The pancreatic ductal adenocarcinoma (PDAC) microenvironment accommodates a variety of cell types and a plethora of complex interactions between tumor cells, host cells and extracellular matrix (ECM) components. Here we review the role of inflammatory cells, in particular mast cells, myeloid-derived suppressor cells, macrophages, T regulatory cells, T helper cells and neutrophils. The picture that emerges is that of a tumor microenvironment, in which the immune response is actively suppressed, and inflammatory cells contribute in a variety of ways to tumor progression.

Introduction

The presence of dense desmoplastic stroma is one of the defining characteristics of PDAC (Neesse et al., 2010). PDAC stroma consists of mesenchymal cells such as fibroblasts and pancreatic stellate cells (PSCs); ECM proteins including proteoglycans, fibronectin, and collagens I and III; peri-tumoral nerve fibers; endothelial cells and cells of the immune system (Korc, 2007; Farrow et al., 2008). The resulting microenvironment contributes to cancer initiation, tumor progression (Hwang et al., 2008; Vonlaufen et al., 2008; Whiteside, 2008; Polyak et al., 2009) and chemoresistance (Olive et al., 2009; Grippo and Tuveson, 2010).

Inflammatory cells have been linked to tumor development and progression through their mediation of the inflammatory response critical for tumor formation from precancerous lesions (de Visser et al., 2006). In the case of PDAC, a notably higher incidence of cancer is found in patients with the inflammatory condition, chronic pancreatitis (CP; Lowenfels et al., 1993; McKay et al., 2008). Moreover for individuals with hereditary pancreatitis, the cumulative lifetime risk (to 70 years of age) of pancreatic cancer is very high, at 40 (Vitone et al., 2005). In genetically modified mouse models of PDAC, cerulein-induced pancreatitis is known to accelerate the development of PDAC (Guerra et al., 2007, 2011; Morris et al., 2010). Moreover, pancreatitis may also hasten the process of metastasis (Rhim et al., 2012). Using a mouse model of pancreatic cancer in which pancreatic epithelial cells could be tracked, Rhim et al. (2012) recently made the surprising observation that pancreatic cells, in the early stages of transformation, entered the bloodstream. Interestingly, the number of circulating pancreatic cells was increased in mice following the induction of pancreatitis, and treatment with the anti-inflammatory, dexamethasone, blocked dissemination.

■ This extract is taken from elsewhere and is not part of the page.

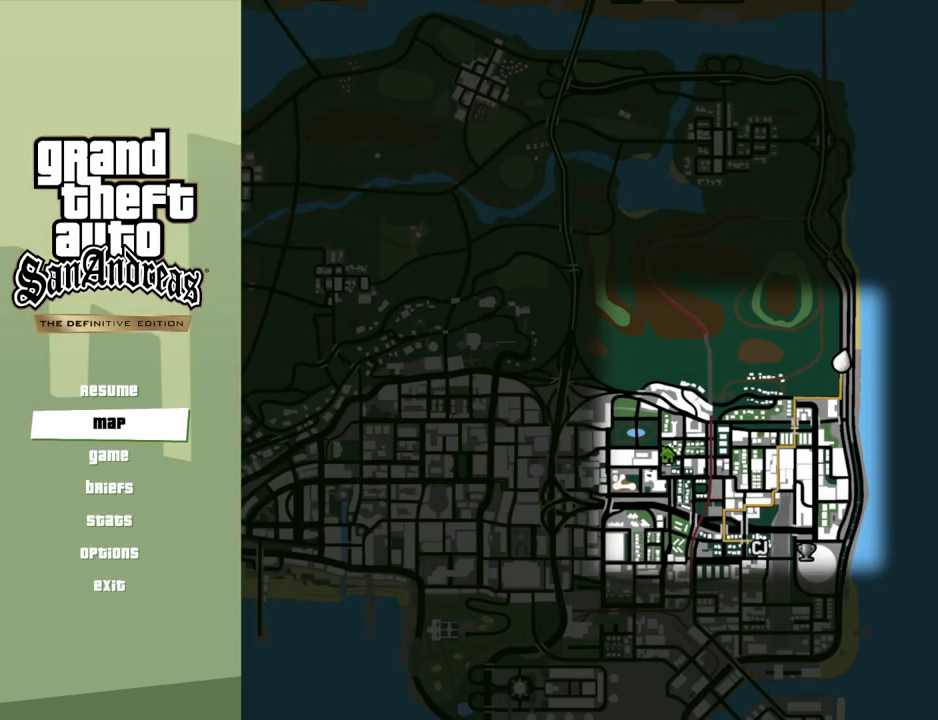
{"keys": [], "mouse": [], "events": [[50, "mouse_left", "up"]]}
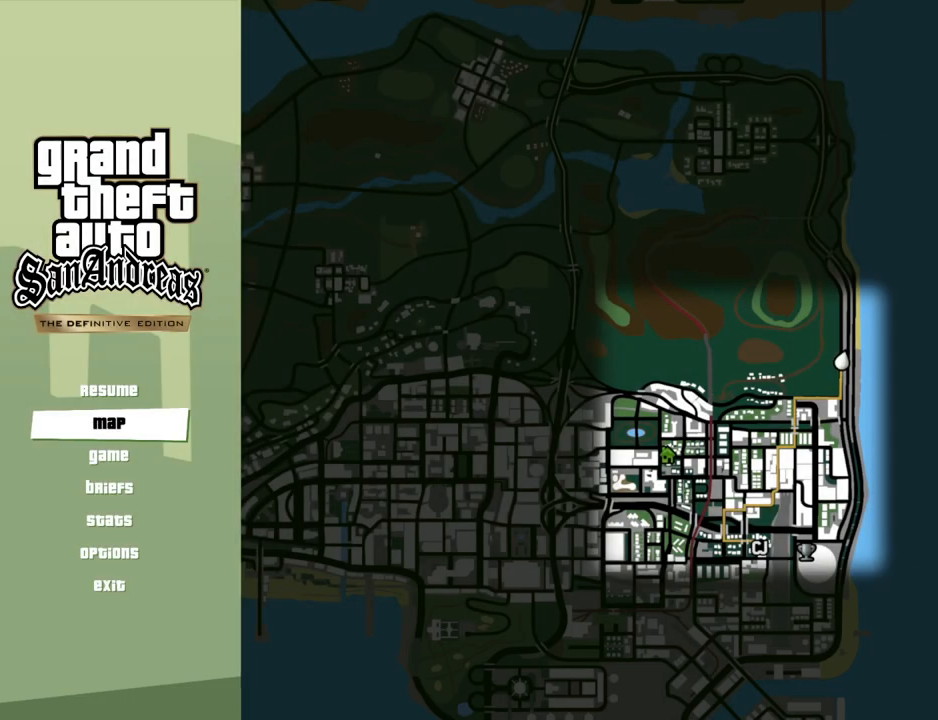
{"keys": [], "mouse": [], "events": []}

The relationship between tumor cells and the immune system is complex. Infiltrations of cells from both the innate and the adaptive immune systems have been observed in many tumor types and, depending on their nature, have been linked to prognostic outcome (Pages et al., 2010; Roxburgh and McMillan, 2011) and response to treatment with conventional chemotherapies (Fridman et al., 2011). One of the hallmarks of cancer is the need for tumors to evade immune destruction (Hanahan and Weinberg, 2011), and yet equally important in many cases is the necessity of the tumor to hijack inflammatory components of the immune response to create an environment that fosters tumor growth and progression (Farrow et al., 2008; Hanahan and Weinberg, 2011).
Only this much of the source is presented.